*Source records:*
☆ ☆ ☆

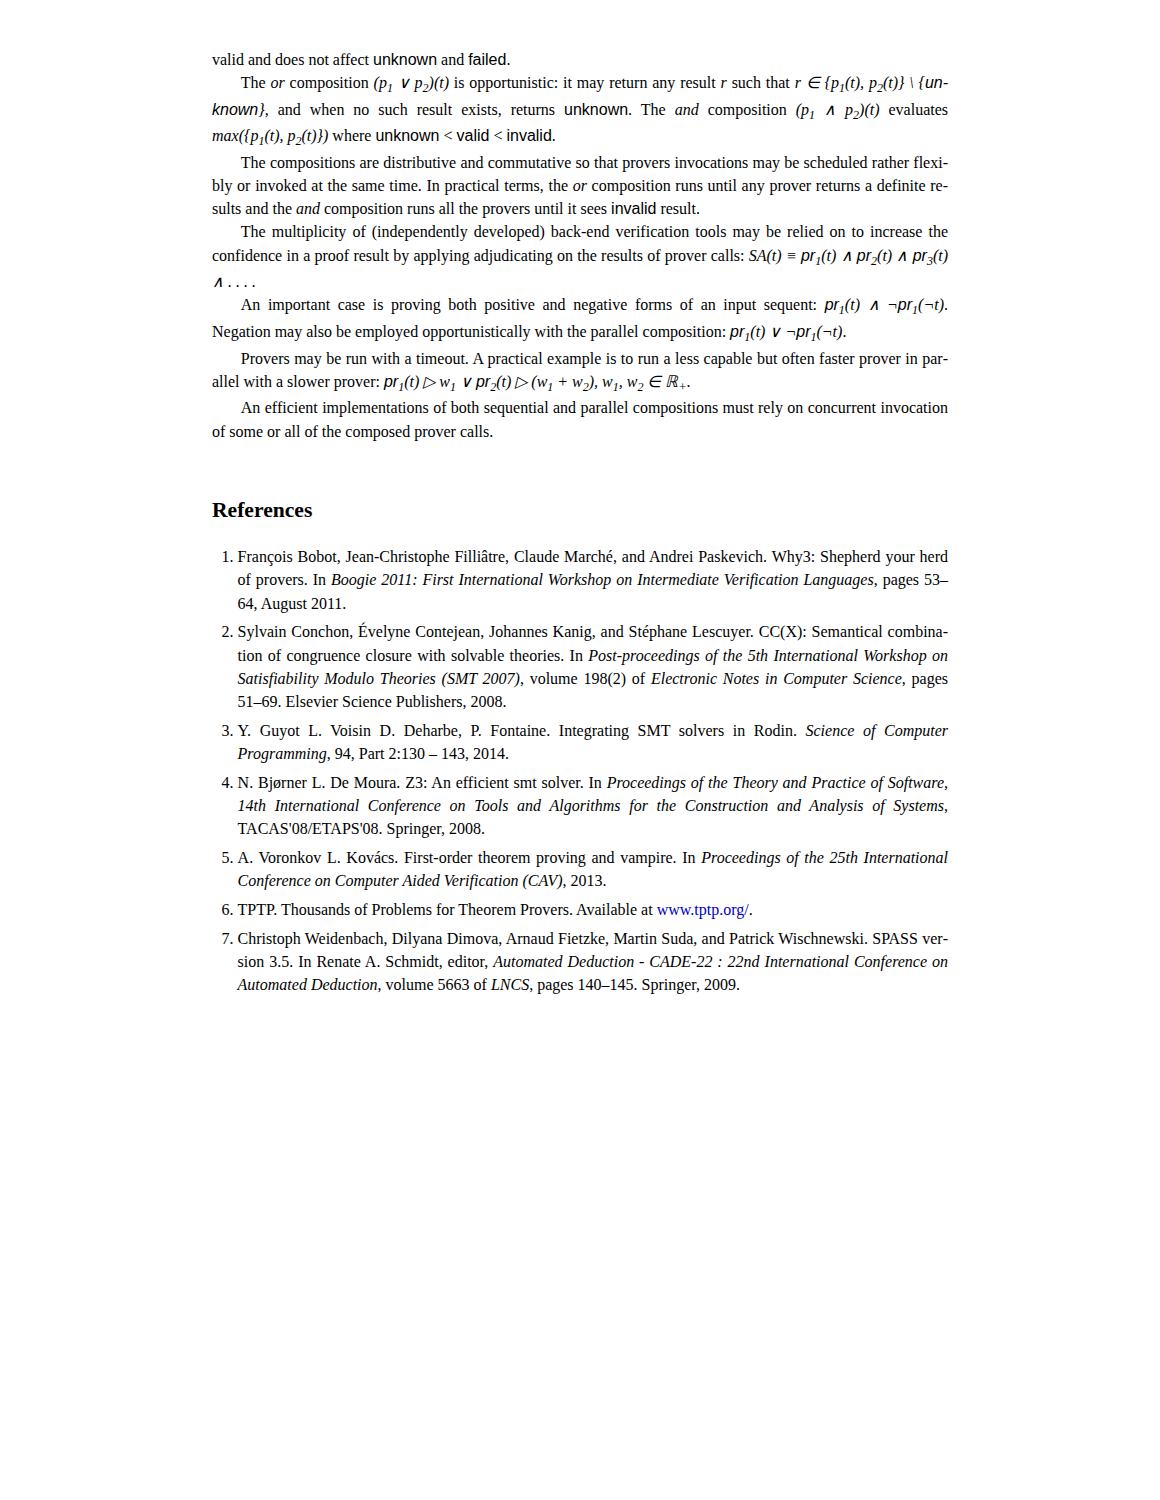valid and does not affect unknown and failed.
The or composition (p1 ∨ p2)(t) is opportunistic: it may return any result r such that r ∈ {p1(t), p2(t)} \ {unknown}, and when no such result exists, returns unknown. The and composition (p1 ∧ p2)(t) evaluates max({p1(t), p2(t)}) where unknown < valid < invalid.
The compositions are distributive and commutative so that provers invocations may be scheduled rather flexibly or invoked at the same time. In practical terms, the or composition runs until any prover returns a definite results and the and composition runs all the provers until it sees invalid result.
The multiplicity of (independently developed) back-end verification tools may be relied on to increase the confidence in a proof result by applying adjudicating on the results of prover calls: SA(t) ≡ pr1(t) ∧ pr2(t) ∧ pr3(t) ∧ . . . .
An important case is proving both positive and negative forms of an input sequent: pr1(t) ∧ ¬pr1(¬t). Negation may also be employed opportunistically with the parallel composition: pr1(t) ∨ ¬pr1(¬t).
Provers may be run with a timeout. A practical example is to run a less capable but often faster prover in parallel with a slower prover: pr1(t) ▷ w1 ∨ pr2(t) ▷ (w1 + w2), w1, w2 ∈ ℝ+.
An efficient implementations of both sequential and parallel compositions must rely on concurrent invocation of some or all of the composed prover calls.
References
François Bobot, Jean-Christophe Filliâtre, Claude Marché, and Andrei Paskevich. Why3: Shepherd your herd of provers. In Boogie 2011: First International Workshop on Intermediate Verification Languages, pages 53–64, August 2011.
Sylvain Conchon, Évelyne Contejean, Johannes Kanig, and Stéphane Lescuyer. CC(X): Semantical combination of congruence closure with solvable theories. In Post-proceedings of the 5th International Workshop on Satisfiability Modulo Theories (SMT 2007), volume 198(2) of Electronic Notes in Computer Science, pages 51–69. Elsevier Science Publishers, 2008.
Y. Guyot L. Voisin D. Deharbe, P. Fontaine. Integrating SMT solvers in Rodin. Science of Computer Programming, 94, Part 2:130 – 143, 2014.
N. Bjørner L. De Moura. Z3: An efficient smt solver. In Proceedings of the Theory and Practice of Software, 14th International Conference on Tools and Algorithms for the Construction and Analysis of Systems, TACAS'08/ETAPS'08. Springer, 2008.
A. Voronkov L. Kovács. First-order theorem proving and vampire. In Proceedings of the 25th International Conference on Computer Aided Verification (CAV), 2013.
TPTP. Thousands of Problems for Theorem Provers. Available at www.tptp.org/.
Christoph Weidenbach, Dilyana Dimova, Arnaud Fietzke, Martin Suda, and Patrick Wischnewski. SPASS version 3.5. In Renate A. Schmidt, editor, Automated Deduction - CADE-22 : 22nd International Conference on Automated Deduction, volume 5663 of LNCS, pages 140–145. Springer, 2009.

☆ ☆ ☆

Begin with the line that contains "TPTP. Thousands of" and end with the last line of the records; set down every line in that span exactly, and nothing else.

*Expected answer:*
TPTP. Thousands of Problems for Theorem Provers. Available at www.tptp.org/.
Christoph Weidenbach, Dilyana Dimova, Arnaud Fietzke, Martin Suda, and Patrick Wischnewski. SPASS version 3.5. In Renate A. Schmidt, editor, Automated Deduction - CADE-22 : 22nd International Conference on Automated Deduction, volume 5663 of LNCS, pages 140–145. Springer, 2009.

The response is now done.